The answer should be each line from the entries below that has the word "shoulder" in it.

DATA SUPPLIED Block Start

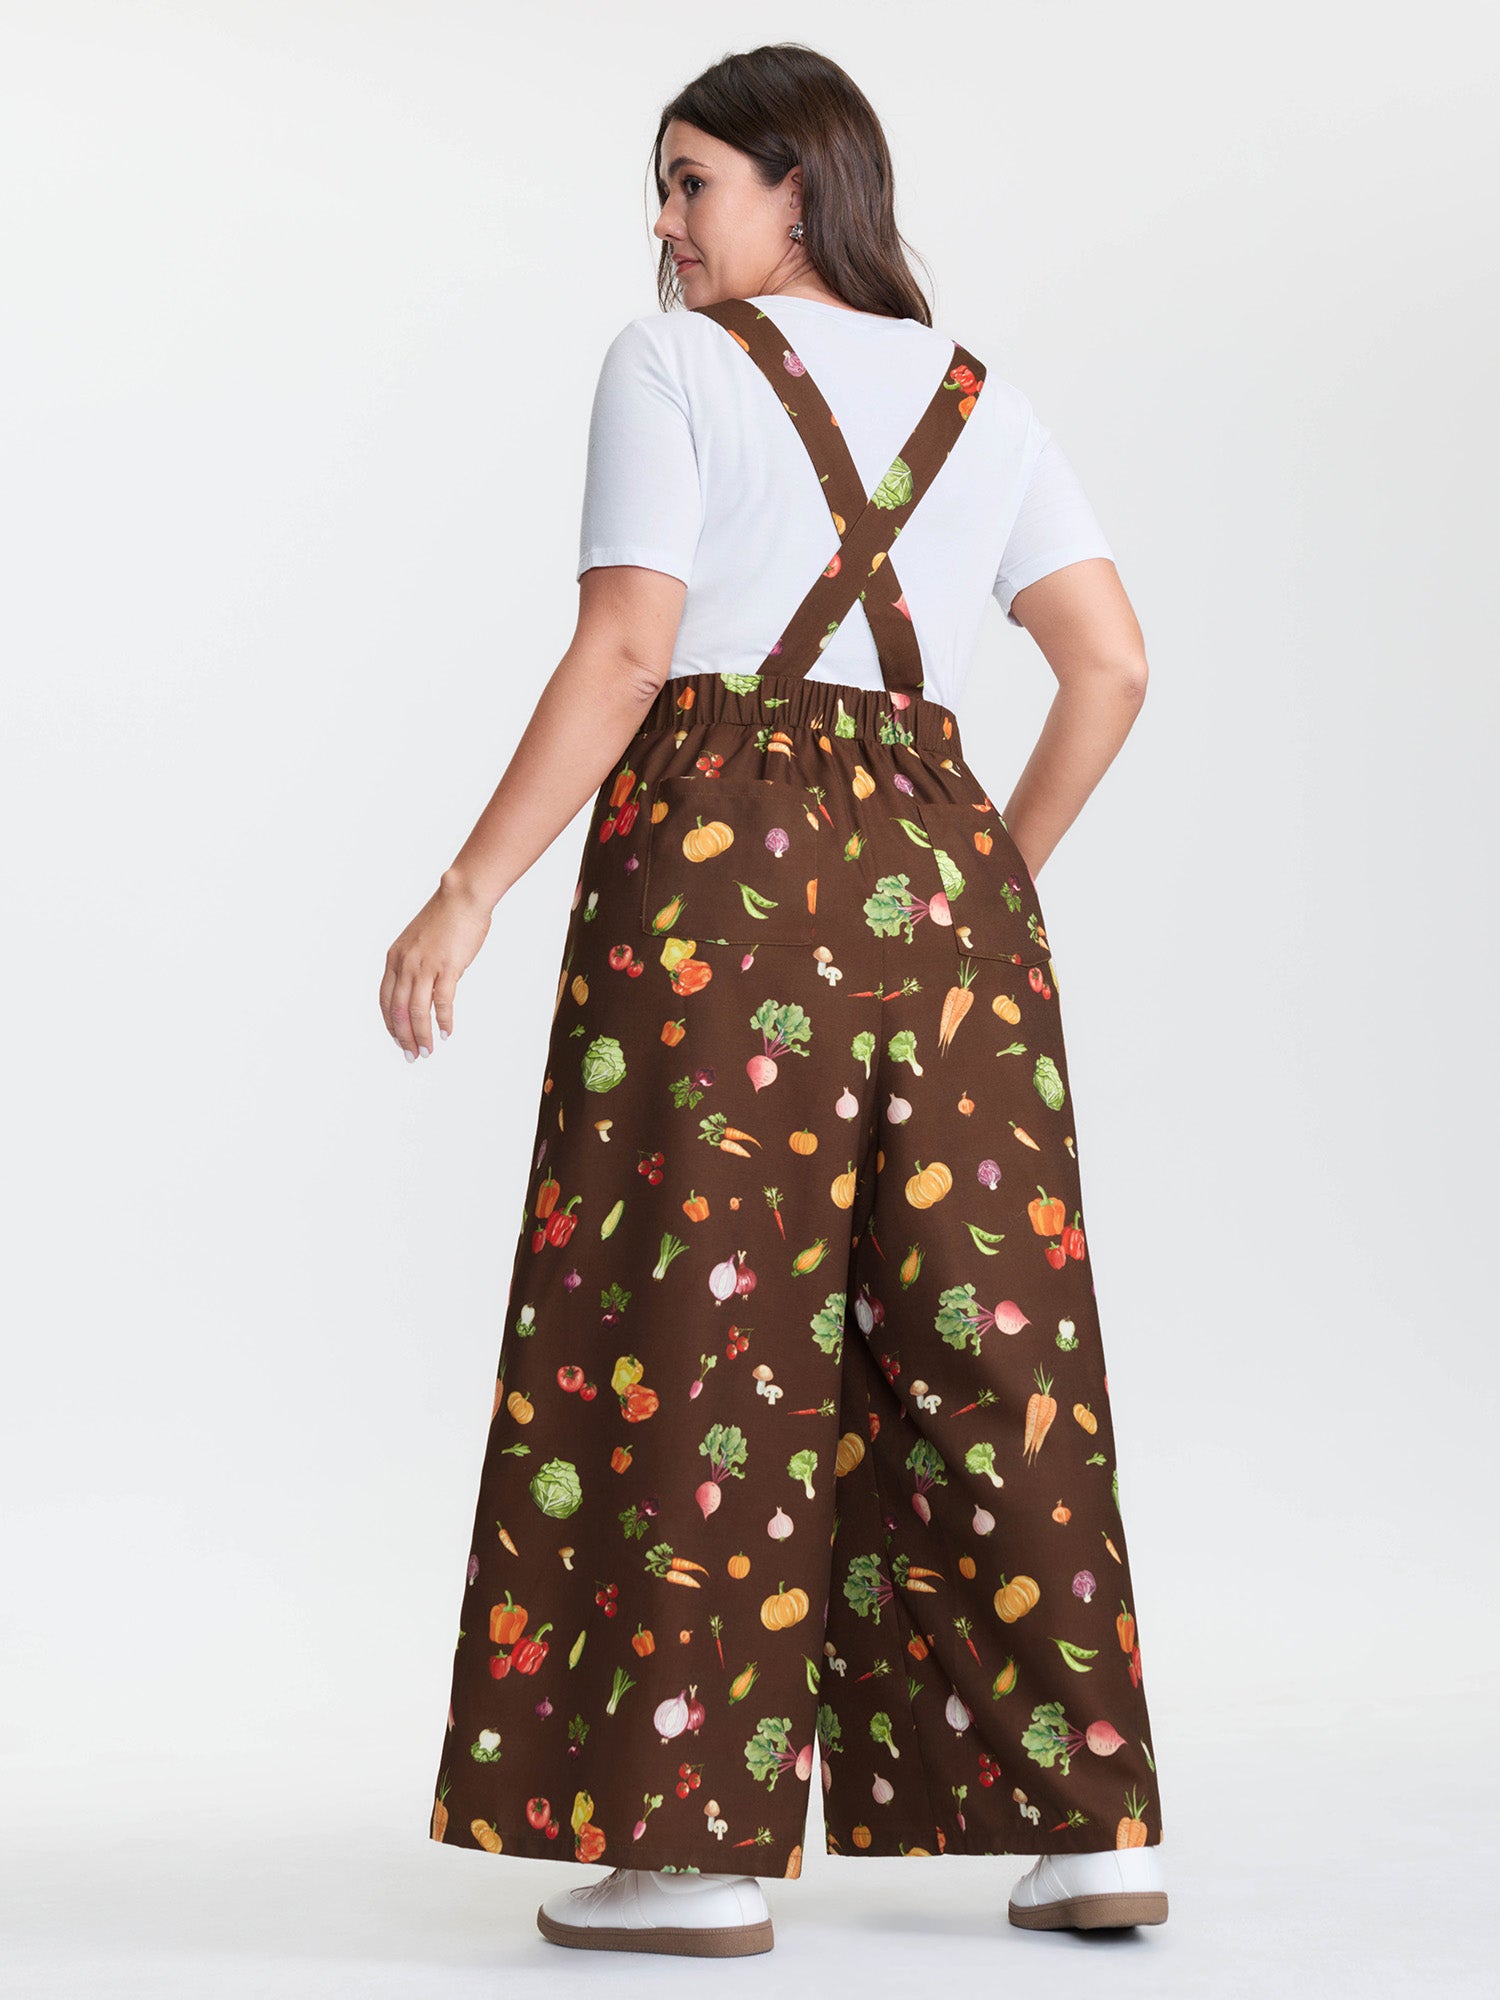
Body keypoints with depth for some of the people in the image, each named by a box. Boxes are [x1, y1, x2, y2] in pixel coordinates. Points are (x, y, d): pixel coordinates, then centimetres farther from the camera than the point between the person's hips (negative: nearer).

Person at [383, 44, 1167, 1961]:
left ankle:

DATA SUPPLIED Block End
DATA SUPPLIED Block Start

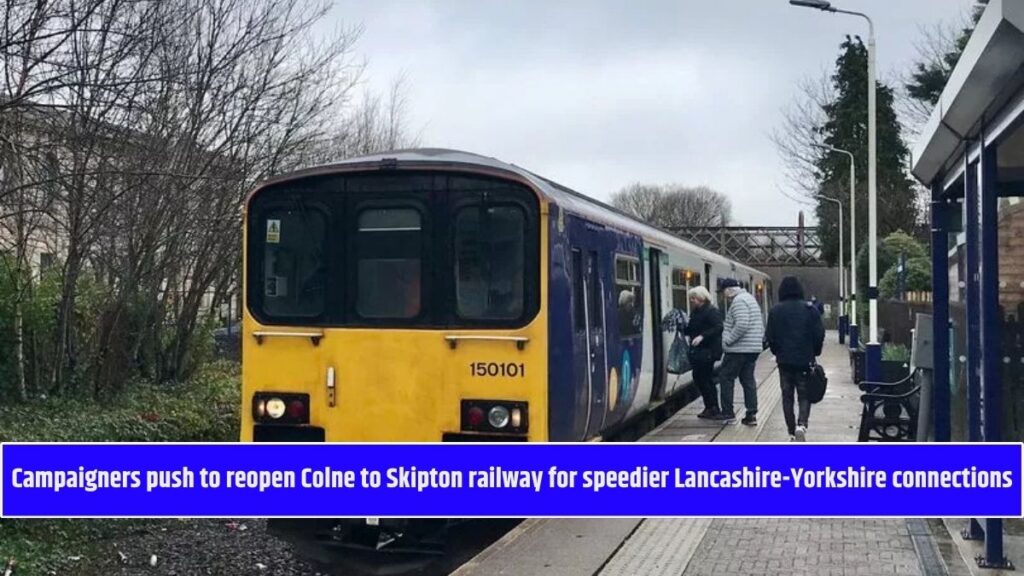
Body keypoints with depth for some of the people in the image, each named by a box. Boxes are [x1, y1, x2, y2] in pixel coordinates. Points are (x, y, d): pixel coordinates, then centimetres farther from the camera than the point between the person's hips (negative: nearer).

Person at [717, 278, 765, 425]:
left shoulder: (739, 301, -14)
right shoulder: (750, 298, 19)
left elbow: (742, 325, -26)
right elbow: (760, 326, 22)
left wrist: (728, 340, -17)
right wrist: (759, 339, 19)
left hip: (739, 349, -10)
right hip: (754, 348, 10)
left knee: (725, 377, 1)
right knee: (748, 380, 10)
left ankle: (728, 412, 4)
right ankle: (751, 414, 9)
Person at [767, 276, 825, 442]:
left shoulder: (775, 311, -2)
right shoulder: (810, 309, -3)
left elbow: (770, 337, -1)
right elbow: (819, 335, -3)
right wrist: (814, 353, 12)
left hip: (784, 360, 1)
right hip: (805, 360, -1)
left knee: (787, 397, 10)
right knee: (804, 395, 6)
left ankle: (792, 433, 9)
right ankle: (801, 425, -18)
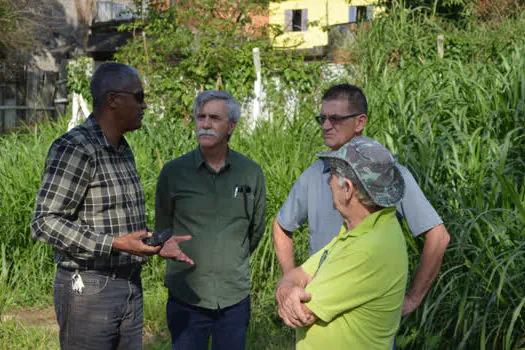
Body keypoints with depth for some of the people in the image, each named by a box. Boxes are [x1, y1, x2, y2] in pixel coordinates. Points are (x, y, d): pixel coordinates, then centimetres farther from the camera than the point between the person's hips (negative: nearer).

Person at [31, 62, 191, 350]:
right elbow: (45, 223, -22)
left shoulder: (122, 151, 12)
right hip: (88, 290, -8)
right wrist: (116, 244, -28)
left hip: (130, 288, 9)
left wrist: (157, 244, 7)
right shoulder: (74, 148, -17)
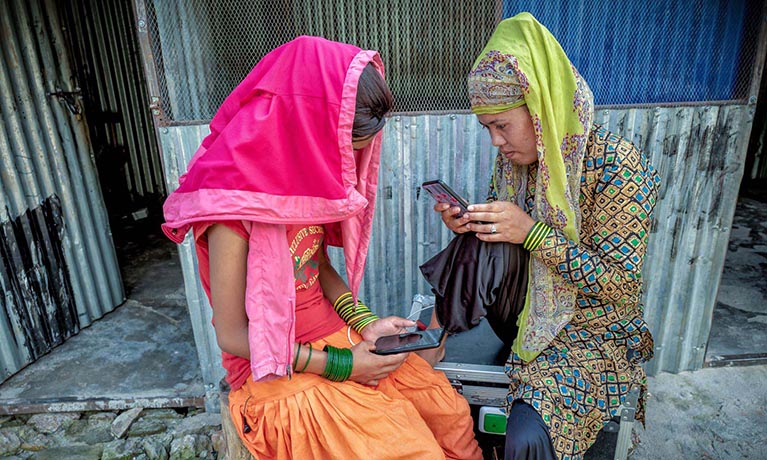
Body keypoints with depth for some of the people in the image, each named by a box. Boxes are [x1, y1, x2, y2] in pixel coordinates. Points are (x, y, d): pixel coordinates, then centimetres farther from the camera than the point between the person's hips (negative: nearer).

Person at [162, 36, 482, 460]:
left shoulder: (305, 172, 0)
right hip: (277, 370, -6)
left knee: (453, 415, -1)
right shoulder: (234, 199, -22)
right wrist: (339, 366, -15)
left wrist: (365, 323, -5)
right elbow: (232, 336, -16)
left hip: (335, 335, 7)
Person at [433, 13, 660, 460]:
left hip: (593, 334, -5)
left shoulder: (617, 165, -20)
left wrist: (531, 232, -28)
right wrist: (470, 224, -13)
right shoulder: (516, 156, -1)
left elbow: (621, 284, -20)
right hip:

DATA SUPPLIED Block End

ANSWER BOX
left shoulder: (739, 301, -14)
right shoulder: (750, 298, 19)
left shoulder: (775, 311, -2)
right shoulder: (810, 309, -3)
left shoulder: (122, 151, 12)
right shoulder: (74, 148, -17)
left shoulder: (305, 172, 0)
right shoulder: (234, 199, -22)
left shoulder: (617, 165, -20)
right shoulder: (516, 156, -1)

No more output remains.